▶ _The problem_
Repeat every line of the data exactly; the pictures stay out.

Data provided below:

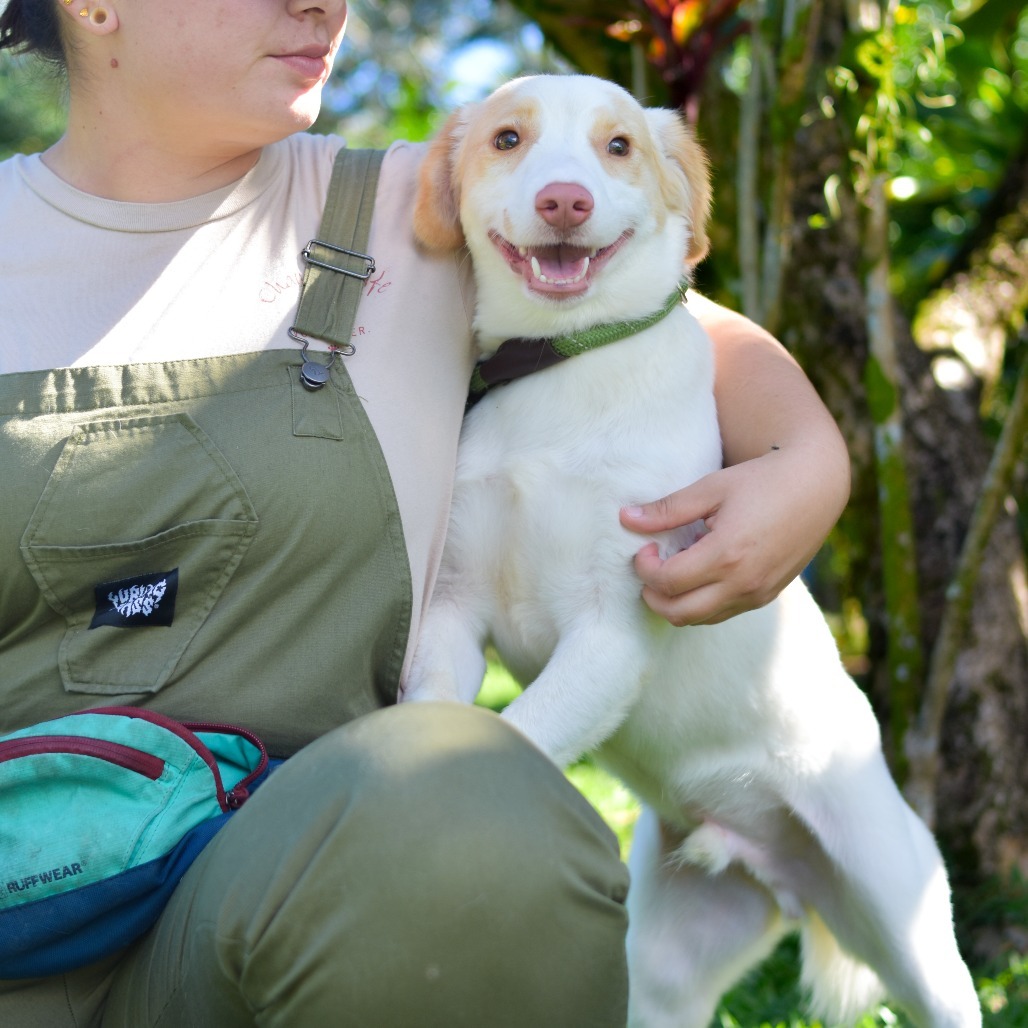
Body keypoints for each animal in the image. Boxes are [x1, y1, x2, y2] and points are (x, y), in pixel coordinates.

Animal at [400, 74, 978, 1028]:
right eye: (508, 139)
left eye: (619, 147)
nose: (566, 201)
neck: (563, 370)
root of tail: (783, 877)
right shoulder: (452, 611)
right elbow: (441, 712)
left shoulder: (612, 630)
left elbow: (521, 731)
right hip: (664, 966)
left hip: (907, 926)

End of Data provided.

▶ _Solution to the exercise_
Body keypoints for each animal in the image. Boxes are [x1, y1, x2, y2] and points are (x, y), in pixel coordinates.

Animal at [400, 74, 978, 1028]:
right eye: (508, 139)
left eye: (619, 147)
nose: (566, 201)
neck: (563, 370)
root of tail: (783, 877)
right shoulder: (452, 611)
right elbow: (441, 712)
left shoulder: (612, 630)
left elbow: (521, 731)
right hip: (664, 966)
left hip: (907, 926)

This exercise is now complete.